Reproduce the following lines word for word, leaving out the pictures.

◇ ◇ ◇ ◇

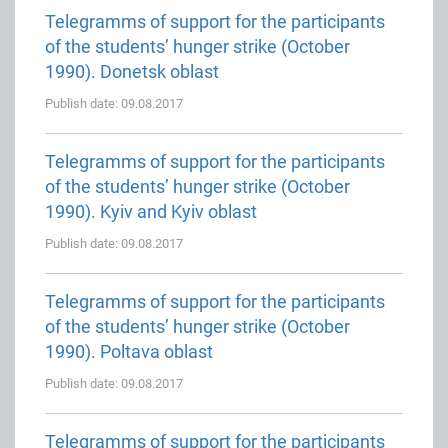
Telegramms of support for the participants
of the students’ hunger strike (October
1990). Donetsk oblast
Publish date: 09.08.2017
Telegramms of support for the participants
of the students’ hunger strike (October
1990). Kyiv and Kyiv oblast
Publish date: 09.08.2017
Telegramms of support for the participants
of the students’ hunger strike (October
1990). Poltava oblast
Publish date: 09.08.2017
Telegramms of support for the participants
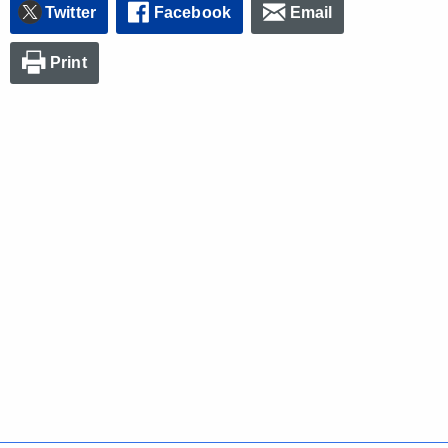
Twitter
Facebook
Email
Print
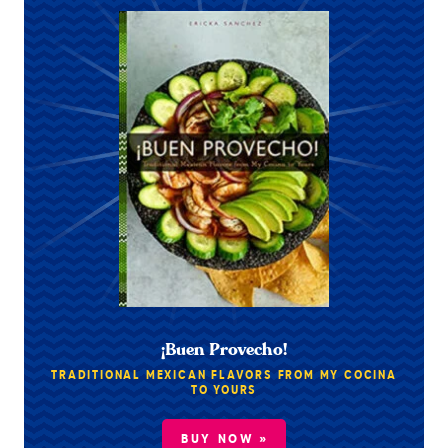
¡Buen Provecho!
TRADITIONAL MEXICAN FLAVORS FROM MY COCINA
TO YOURS
BUY NOW »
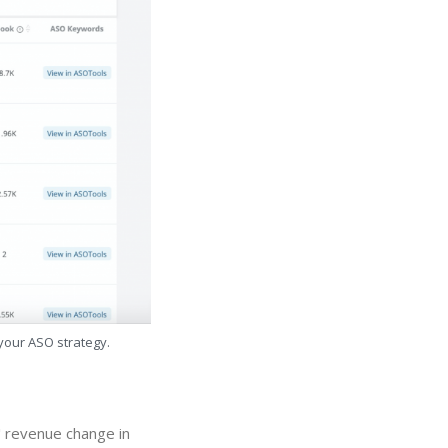
 your ASO strategy.
" revenue change in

◇ ◇ ◇ ◇

▶ **Your solution**:
Telegramms of support for the participants
of the students’ hunger strike (October
1990). Donetsk oblast
Publish date: 09.08.2017
Telegramms of support for the participants
of the students’ hunger strike (October
1990). Kyiv and Kyiv oblast
Publish date: 09.08.2017
Telegramms of support for the participants
of the students’ hunger strike (October
1990). Poltava oblast
Publish date: 09.08.2017
Telegramms of support for the participants
Twitter
Facebook
Email
Print
¡Buen Provecho!
TRADITIONAL MEXICAN FLAVORS FROM MY COCINA
TO YOURS
BUY NOW »
 your ASO strategy.
" revenue change in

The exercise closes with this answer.